───── Page text ─────

LOCATION IN A LARGER WORK
(99) Articles in newspapers, magazines, journals, or other periodicals and chapters in books will be identified by the pages. If papers are cited from a conference proceedings in which all pages are sequentially numbered, the paper will be identified by pages. For example:
for single page: page 17
for multiple pages: pages 22-35
(100) Articles or other equivalent materials in online publications that are numbered or lettered should be identified as they are identified on the site or in the publication. For example:
Paper No. 6
(101) The following examples provide a range of typical actual sources, each described in the sequential format: author; contributing work title; main work title; editor; edition, volume, or media; place of preparation, storage, or publication; publisher; date; and location in a larger work.
Green, Walter G., III, Ph.D., University of Richmond. Command and Control of Disaster Operations. Parkland, Florida, United States of America; Universal Publishers; 2001.
a chapter in a book:
Kreps, Gary A., College of William and Mary. “Organizing for emergency management.” In Emergency Management: Principles and Practice for Local Government. Thomas E. Drabek and Gerard J. Hoetmer, editors. Washington, District of Colombia, United States of America; International City Management Association; 1991; pages 30-54.
a newsletter article:
Lambert, Bob, Virginia Department of Emergency Management. “State/local partners unified in command of Jamboree safety.” Emergency Management Update. Richmond, Virginia, United States of America; Virginia Department of Emergency Management; September 2001; pages 1 and 4.
a newspaper article with no author’s byline:
“U.S., British navies rescue ship’s 27 crew members.” Richmond Times Dispatch. Richmond, Virginia, United States of America; Richmond Times Dispatch; 25 June 2003; page A-4.
a record in an electronic research database:
Green, Walter G., III, Ph.D., University of Richmond. “River Slope Mine Flooding.” The Disaster Database Project. location https://cygnet.richmond.edu/is/esm/disaster/; published by the author; accessed 1 July 2003.
an operational website:
American Disaster Reserve. 35th Brigade. The Virtual Emergency Operations Center. location http://www.virtualeoc.org/; published by the author; accessed 21 May 2003.
Singer, Robert M., Vice-President, American Disaster Reserve. “Re: Articles of Incorporation.” e-mail to Walter G. Green III; firstname.lastname@example.org to email@example.com; not published; 14 June 2003.
SPECIFIC GUIDANCE FOR SUBMISSIONS TO THE ELECTRONIC ENCYCLOPAEDIA OF CIVIL DEFENSE AND EMERGENCY MANAGEMENT
(102) The Electronic Encyclopaedia of Civil Defense and Emergency Management uses several specific format instructions that authors should follow. However, in general the instructions of the style guide above apply.

─────

Write out, word for word, the passage of the citation guide above that opens with the words "a newspaper article" and closes with "1 July 2003.".

───── Data shown ─────

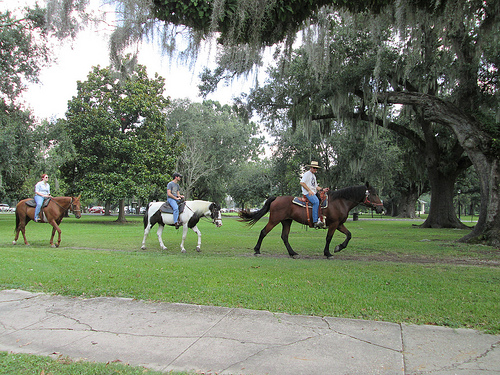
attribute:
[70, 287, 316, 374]
sidewalk — wide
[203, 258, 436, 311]
grass — green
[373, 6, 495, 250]
tree — large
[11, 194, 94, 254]
horse — brown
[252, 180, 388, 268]
horse — dark brown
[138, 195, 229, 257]
horse — white, black, small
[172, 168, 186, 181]
cap — black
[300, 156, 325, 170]
hat — white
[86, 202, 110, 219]
car — red, parked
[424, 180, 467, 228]
tree — thick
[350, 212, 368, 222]
can — brown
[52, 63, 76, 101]
cloud — white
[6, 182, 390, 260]
horses — walking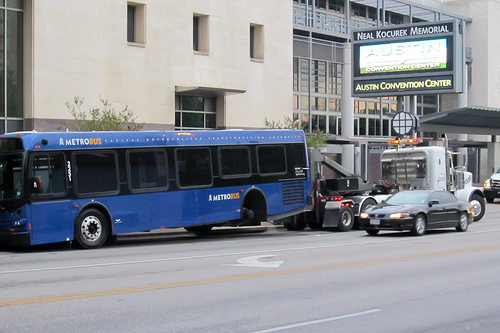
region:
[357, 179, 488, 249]
car is small and black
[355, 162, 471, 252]
car is small and black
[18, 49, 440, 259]
bus on city street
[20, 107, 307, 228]
royal blue metro bus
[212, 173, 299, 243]
bus missing wheel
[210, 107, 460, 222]
blue bus is being towed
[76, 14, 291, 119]
bus is in front of beige office building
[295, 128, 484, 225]
tow truck to pull the bus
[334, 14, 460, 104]
sign above marquis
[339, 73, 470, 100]
sign indicates Austin Convention Center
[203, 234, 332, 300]
white arrow on street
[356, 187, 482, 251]
grey car with lights on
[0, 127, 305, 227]
this is a bus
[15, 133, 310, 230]
the bus is long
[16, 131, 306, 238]
the bus is blue in color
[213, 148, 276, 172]
the windows are tinted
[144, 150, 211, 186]
the windows are closed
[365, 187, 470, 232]
a car is beside the bus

─────

* Finished task *
a newspaper article with no author’s byline:
“U.S., British navies rescue ship’s 27 crew members.” Richmond Times Dispatch. Richmond, Virginia, United States of America; Richmond Times Dispatch; 25 June 2003; page A-4.
a record in an electronic research database:
Green, Walter G., III, Ph.D., University of Richmond. “River Slope Mine Flooding.” The Disaster Database Project. location https://cygnet.richmond.edu/is/esm/disaster/; published by the author; accessed 1 July 2003.